▸ **Your instructions**:
Set down all of the lines below exactly as they are given.

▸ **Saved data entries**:
Segment Open
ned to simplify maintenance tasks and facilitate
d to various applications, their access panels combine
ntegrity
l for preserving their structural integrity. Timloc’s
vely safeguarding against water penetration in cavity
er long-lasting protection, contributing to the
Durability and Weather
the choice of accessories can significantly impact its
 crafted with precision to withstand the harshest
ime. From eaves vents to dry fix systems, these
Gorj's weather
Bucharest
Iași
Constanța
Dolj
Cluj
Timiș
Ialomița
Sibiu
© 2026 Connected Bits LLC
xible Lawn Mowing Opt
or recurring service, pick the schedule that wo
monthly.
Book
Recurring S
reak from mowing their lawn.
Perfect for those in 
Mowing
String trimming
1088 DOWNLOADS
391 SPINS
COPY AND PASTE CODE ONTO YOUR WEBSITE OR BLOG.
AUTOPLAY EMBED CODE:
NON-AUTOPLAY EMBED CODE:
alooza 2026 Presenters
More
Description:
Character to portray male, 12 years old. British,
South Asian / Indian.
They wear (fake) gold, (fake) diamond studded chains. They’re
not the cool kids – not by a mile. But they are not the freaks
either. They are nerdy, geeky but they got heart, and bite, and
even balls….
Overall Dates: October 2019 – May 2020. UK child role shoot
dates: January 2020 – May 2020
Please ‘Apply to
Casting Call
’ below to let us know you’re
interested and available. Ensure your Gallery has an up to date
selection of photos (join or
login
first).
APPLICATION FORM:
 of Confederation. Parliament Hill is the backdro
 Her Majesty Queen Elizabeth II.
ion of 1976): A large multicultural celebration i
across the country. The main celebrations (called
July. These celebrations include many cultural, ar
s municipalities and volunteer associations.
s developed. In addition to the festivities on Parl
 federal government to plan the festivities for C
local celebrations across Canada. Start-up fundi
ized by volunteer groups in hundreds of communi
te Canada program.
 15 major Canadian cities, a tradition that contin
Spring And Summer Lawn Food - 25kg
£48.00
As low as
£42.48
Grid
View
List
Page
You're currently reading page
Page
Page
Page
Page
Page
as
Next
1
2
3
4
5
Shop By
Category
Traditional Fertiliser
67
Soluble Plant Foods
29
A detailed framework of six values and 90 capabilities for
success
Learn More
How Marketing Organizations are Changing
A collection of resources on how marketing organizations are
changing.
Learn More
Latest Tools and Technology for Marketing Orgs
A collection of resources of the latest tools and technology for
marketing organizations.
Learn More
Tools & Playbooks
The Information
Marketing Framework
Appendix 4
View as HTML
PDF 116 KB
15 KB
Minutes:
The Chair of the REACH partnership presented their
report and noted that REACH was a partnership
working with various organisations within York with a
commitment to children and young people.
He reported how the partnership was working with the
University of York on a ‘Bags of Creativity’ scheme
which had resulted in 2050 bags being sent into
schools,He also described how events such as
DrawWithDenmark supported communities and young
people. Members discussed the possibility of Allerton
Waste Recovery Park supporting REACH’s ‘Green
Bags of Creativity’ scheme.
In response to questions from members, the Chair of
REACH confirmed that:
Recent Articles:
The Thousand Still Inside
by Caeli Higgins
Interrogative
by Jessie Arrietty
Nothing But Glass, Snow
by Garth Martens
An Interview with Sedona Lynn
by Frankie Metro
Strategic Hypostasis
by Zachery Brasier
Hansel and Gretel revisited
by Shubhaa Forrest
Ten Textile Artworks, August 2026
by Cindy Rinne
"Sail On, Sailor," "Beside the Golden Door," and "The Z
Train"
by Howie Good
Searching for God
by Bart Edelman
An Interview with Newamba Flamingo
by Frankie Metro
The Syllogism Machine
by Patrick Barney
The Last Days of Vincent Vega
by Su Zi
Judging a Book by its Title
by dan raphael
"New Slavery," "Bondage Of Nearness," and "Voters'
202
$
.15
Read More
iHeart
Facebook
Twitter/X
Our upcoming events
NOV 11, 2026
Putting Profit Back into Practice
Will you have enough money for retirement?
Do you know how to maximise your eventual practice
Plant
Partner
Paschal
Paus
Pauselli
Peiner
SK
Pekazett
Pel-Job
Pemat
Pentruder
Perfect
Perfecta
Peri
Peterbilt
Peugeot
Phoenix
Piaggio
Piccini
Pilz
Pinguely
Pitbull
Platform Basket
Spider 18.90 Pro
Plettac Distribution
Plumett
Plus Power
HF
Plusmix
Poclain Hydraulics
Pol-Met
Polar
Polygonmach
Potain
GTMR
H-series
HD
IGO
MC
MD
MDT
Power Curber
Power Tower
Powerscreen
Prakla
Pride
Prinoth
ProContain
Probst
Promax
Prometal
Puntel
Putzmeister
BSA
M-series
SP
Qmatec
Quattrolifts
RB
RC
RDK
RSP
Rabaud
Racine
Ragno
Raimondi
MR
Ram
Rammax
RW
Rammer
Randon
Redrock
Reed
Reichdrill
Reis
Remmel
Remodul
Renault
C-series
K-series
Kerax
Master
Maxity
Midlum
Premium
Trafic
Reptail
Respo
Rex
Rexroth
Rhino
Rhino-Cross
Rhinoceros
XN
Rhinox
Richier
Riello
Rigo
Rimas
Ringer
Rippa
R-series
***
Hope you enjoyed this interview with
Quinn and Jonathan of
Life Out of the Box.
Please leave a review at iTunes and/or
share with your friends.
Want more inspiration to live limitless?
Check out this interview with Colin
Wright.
Segment Closed
▸ **Answer box**:
ned to simplify maintenance tasks and facilitate
d to various applications, their access panels combine
ntegrity
l for preserving their structural integrity. Timloc’s
vely safeguarding against water penetration in cavity
er long-lasting protection, contributing to the
Durability and Weather
the choice of accessories can significantly impact its
 crafted with precision to withstand the harshest
ime. From eaves vents to dry fix systems, these
Gorj's weather
Bucharest
Iași
Constanța
Dolj
Cluj
Timiș
Ialomița
Sibiu
© 2026 Connected Bits LLC
xible Lawn Mowing Opt
or recurring service, pick the schedule that wo
monthly.
Book
Recurring S
reak from mowing their lawn.
Perfect for those in 
Mowing
String trimming
1088 DOWNLOADS
391 SPINS
COPY AND PASTE CODE ONTO YOUR WEBSITE OR BLOG.
AUTOPLAY EMBED CODE:
NON-AUTOPLAY EMBED CODE:
alooza 2026 Presenters
More
Description:
Character to portray male, 12 years old. British,
South Asian / Indian.
They wear (fake) gold, (fake) diamond studded chains. They’re
not the cool kids – not by a mile. But they are not the freaks
either. They are nerdy, geeky but they got heart, and bite, and
even balls….
Overall Dates: October 2019 – May 2020. UK child role shoot
dates: January 2020 – May 2020
Please ‘Apply to
Casting Call
’ below to let us know you’re
interested and available. Ensure your Gallery has an up to date
selection of photos (join or
login
first).
APPLICATION FORM:
 of Confederation. Parliament Hill is the backdro
 Her Majesty Queen Elizabeth II.
ion of 1976): A large multicultural celebration i
across the country. The main celebrations (called
July. These celebrations include many cultural, ar
s municipalities and volunteer associations.
s developed. In addition to the festivities on Parl
 federal government to plan the festivities for C
local celebrations across Canada. Start-up fundi
ized by volunteer groups in hundreds of communi
te Canada program.
 15 major Canadian cities, a tradition that contin
Spring And Summer Lawn Food - 25kg
£48.00
As low as
£42.48
Grid
View
List
Page
You're currently reading page
Page
Page
Page
Page
Page
as
Next
1
2
3
4
5
Shop By
Category
Traditional Fertiliser
67
Soluble Plant Foods
29
A detailed framework of six values and 90 capabilities for
success
Learn More
How Marketing Organizations are Changing
A collection of resources on how marketing organizations are
changing.
Learn More
Latest Tools and Technology for Marketing Orgs
A collection of resources of the latest tools and technology for
marketing organizations.
Learn More
Tools & Playbooks
The Information
Marketing Framework
Appendix 4
View as HTML
PDF 116 KB
15 KB
Minutes:
The Chair of the REACH partnership presented their
report and noted that REACH was a partnership
working with various organisations within York with a
commitment to children and young people.
He reported how the partnership was working with the
University of York on a ‘Bags of Creativity’ scheme
which had resulted in 2050 bags being sent into
schools,He also described how events such as
DrawWithDenmark supported communities and young
people. Members discussed the possibility of Allerton
Waste Recovery Park supporting REACH’s ‘Green
Bags of Creativity’ scheme.
In response to questions from members, the Chair of
REACH confirmed that:
Recent Articles:
The Thousand Still Inside
by Caeli Higgins
Interrogative
by Jessie Arrietty
Nothing But Glass, Snow
by Garth Martens
An Interview with Sedona Lynn
by Frankie Metro
Strategic Hypostasis
by Zachery Brasier
Hansel and Gretel revisited
by Shubhaa Forrest
Ten Textile Artworks, August 2026
by Cindy Rinne
"Sail On, Sailor," "Beside the Golden Door," and "The Z
Train"
by Howie Good
Searching for God
by Bart Edelman
An Interview with Newamba Flamingo
by Frankie Metro
The Syllogism Machine
by Patrick Barney
The Last Days of Vincent Vega
by Su Zi
Judging a Book by its Title
by dan raphael
"New Slavery," "Bondage Of Nearness," and "Voters'
202
$
.15
Read More
iHeart
Facebook
Twitter/X
Our upcoming events
NOV 11, 2026
Putting Profit Back into Practice
Will you have enough money for retirement?
Do you know how to maximise your eventual practice
Plant
Partner
Paschal
Paus
Pauselli
Peiner
SK
Pekazett
Pel-Job
Pemat
Pentruder
Perfect
Perfecta
Peri
Peterbilt
Peugeot
Phoenix
Piaggio
Piccini
Pilz
Pinguely
Pitbull
Platform Basket
Spider 18.90 Pro
Plettac Distribution
Plumett
Plus Power
HF
Plusmix
Poclain Hydraulics
Pol-Met
Polar
Polygonmach
Potain
GTMR
H-series
HD
IGO
MC
MD
MDT
Power Curber
Power Tower
Powerscreen
Prakla
Pride
Prinoth
ProContain
Probst
Promax
Prometal
Puntel
Putzmeister
BSA
M-series
SP
Qmatec
Quattrolifts
RB
RC
RDK
RSP
Rabaud
Racine
Ragno
Raimondi
MR
Ram
Rammax
RW
Rammer
Randon
Redrock
Reed
Reichdrill
Reis
Remmel
Remodul
Renault
C-series
K-series
Kerax
Master
Maxity
Midlum
Premium
Trafic
Reptail
Respo
Rex
Rexroth
Rhino
Rhino-Cross
Rhinoceros
XN
Rhinox
Richier
Riello
Rigo
Rimas
Ringer
Rippa
R-series
***
Hope you enjoyed this interview with
Quinn and Jonathan of
Life Out of the Box.
Please leave a review at iTunes and/or
share with your friends.
Want more inspiration to live limitless?
Check out this interview with Colin
Wright.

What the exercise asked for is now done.